Çocukluğunda yaşadığı Kopenhag’da okuldaki rahibeler tarafından Müslüman olmasından dolayı uğradığı ayrımcılığı anlatarak başlayan yazar Koçak, Kürt kimliğine karşı yapılan ayrımcılığı sorguluyor

.
Yazıdan alıntılarımız;
Çocukluğumun 7 yılı, babamın memuriyetinden dolayı Kopenhag’da geçmişti. İlkokulu ve ortaokulun bir kısmını Katolik rahibelerin ders verdiği, yarı manastır bir kurumda okudum. Okulun tek Türk ve tek Müslümanıydım.
Bu yıllar boyunca hep ayrımcılığa maruz kaldım. Herkes has evlat, ben üvey evlat. Nerede faili meçhul bir suç işlense, masum da olsam suçlanan ben olurdum.
Rahibeler (tabii ki istisnalar da vardı) beni cezalandırmak için vesile ararlardı. İtip kakmaları saymıyorum bile, ama tek bir örnek vereyim: İlkokul ikinci sınıftayım; çok önceden yapılmış sudan bir yaramazlığımı bahane ederek, aylarca provasını yaptığımız yılsonu gösterisine bile çıkmaktan son anda, üstelik tam hepimiz heyecan içinde sırayla sahneye pür neşe çıkarken, menetmişlerdi beni. Üstümde sahnedeki rolüm için annemin hazırladığı giysi, tam sahne merdiveni başında, bir el tarafından hoyratça kolumdan çekilmiş ve bir kenarda büzülmüş halde, sahnedeki arkadaşlarımın gösterisini izlemek zorunda bırakılmıştım. Bu, sadizm değilse nedir?
Dahası, rahibeler sınıf arkadaşlarımı da adeta iş birliğine teşvik ederlerdi. Arkadaşlarımın çoğu bana karşı önyargılı olduğundan evlerinde kutlanan doğum günü partilerine çoğunlukla davet edilmezdim. Sürekli dışlanırdım.
Yine de bütün insanların aslında “iyi” olduğuna dair garip bir inancım vardı. Daha doğrusu, adalet bilgisinin ve duygusunun aslında herkeste var olduğunu, kötülük yapanların kötülük yaptıklarının farkında olmadığını, sadece uyarılmaya ihtiyaçları olduğunu düşünürdüm, yoksa kişi bile bile neden kötülük yapsın?
Rahibelerin bana yaptıkları sizi kızdırdı mı? İçiniz umarım isyan duygularıyla dolmuştur, yoksa bu yazıyı okuduğunuza zaten değmez. Şahsen 1960’lar Kopenhag’ındaki çocukluk yıllarımı, hayatımın karanlık “orta çağ” yılları olarak hatırlarım hep.
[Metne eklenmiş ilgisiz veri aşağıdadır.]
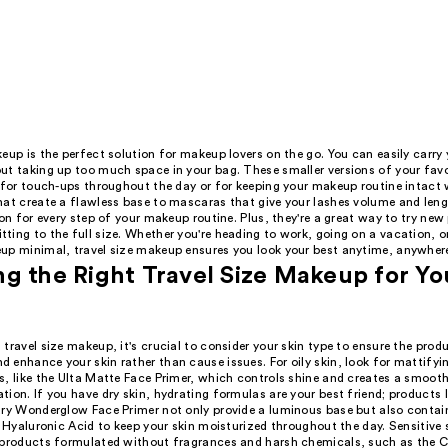
eup is the perfect solution for makeup lovers on the go. You can easily carry 
ut taking up too much space in your bag. These smaller versions of your fav
 for touch-ups throughout the day or for keeping your makeup routine intact w
hat create a flawless base to mascaras that give your lashes volume and lengt
ion for every step of your makeup routine. Plus, they're a great way to try ne
ing to the full size. Whether you're heading to work, going on a vacation, or 
up minimal, travel size makeup ensures you look your best anytime, anywher
g the Right Travel Size Makeup for Yo
travel size makeup, it's crucial to consider your skin type to ensure the prod
 enhance your skin rather than cause issues. For oily skin, look for mattifyi
s, like the Ulta Matte Face Primer, which controls shine and creates a smooth
ion. If you have dry skin, hydrating formulas are your best friend; products l
ury Wonderglow Face Primer not only provide a luminous base but also contai
e Hyaluronic Acid to keep your skin moisturized throughout the day. Sensitive 
 products formulated without fragrances and harsh chemicals, such as the C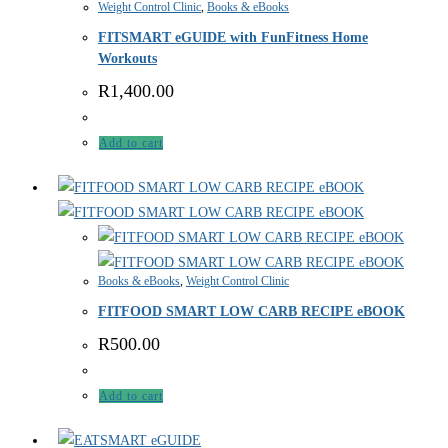
Weight Control Clinic
,
Books & eBooks
FITSMART eGUIDE with FunFitness Home
Workouts
R
1,400.00
Add to cart
Books & eBooks
,
Weight Control Clinic
FITFOOD SMART LOW CARB RECIPE eBOOK
R
500.00
Add to cart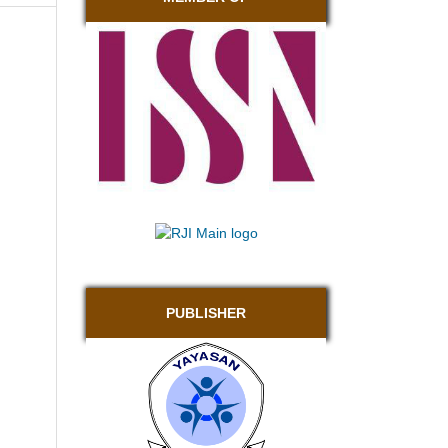
PUBLISHER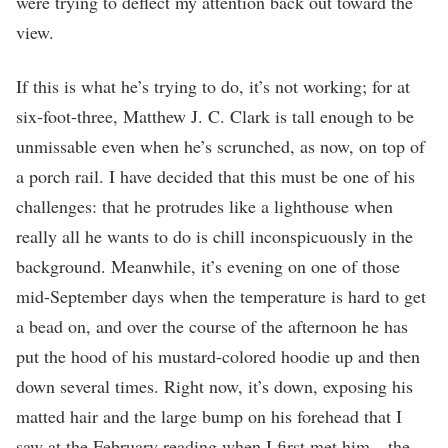
were trying to deflect my attention back out toward the
view.
If this is what he’s trying to do, it’s not working; for at
six-foot-three, Matthew J. C. Clark is tall enough to be
unmissable even when he’s scrunched, as now, on top of
a porch rail. I have decided that this must be one of his
challenges: that he protrudes like a lighthouse when
really all he wants to do is chill inconspicuously in the
background. Meanwhile, it’s evening on one of those
mid-September days when the temperature is hard to get
a bead on, and over the course of the afternoon he has
put the hood of his mustard-colored hoodie up and then
down several times. Right now, it’s down, exposing his
matted hair and the large bump on his forehead that I
saw at the February reading when I first met him—the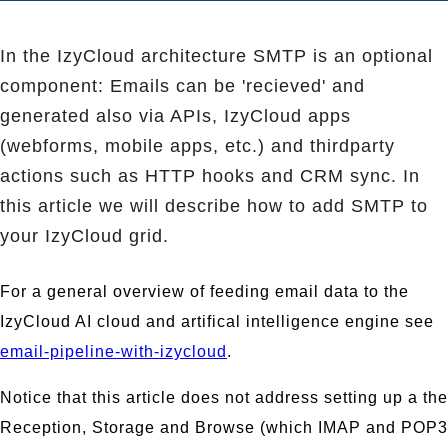
In the IzyCloud architecture SMTP is an optional
component: Emails can be 'recieved' and
generated also via APIs, IzyCloud apps
(webforms, mobile apps, etc.) and thirdparty
actions such as HTTP hooks and CRM sync. In
this article we will describe how to add SMTP to
your IzyCloud grid.
For a general overview of feeding email data to the
IzyCloud AI cloud and artifical intelligence engine see
email-pipeline-with-izycloud
.
Notice that this article does not address setting up a the
Reception, Storage and Browse (which IMAP and POP3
Sonraları başka coğrafyalarda da şunu fark ettim: Oyun oynarken ara ara bir kabadayı, bir mızıkçı çıkar ortaya; oyunu hakkınızla kazansanız bile kazanmanızı sağlayan hamleniz ya görmezden gelinir ya da aniden oyunun kuralları değiştirilir ve siz kendinizi kenara itilmiş ve oyunu kaybetmiş halde bulursunuz (belki de daha ziyade kızlar yaşarlar bu durumu).
Ne fena, değil mi?
Evet fena, ama rahibelerin yaptığının aynını Kürtlere yapıyoruz. Kürtlere yapılanlar zihnimde sürekli çocukluğumu ve o yıllarda yaşadığım, adalete sığmayan davranışların içimde uyandırdığı isyan duygusunu hortlatır.
Ne yapıyoruz biz Kürtlere yıllardır? Sırf Kürt doğdular diye insanlara böyle zulmetmek nasıl bir akıl tutulmasıdır, nasıl mazur görülür? Hâlâ eminim ki bile bile kötülük yapmayı hiç kimse istemez, ama işte, beni temsil eden devletim, beni Türk olmam hasebiyle mızıkçı ve hak yiyen konumuna sokuyor! Ben kendimi bu konumda görmek istemiyorum!
Sevgili devletim, ne olur iyiliği, güzelliği temsil et, ben de kimliğimle barışık olayım!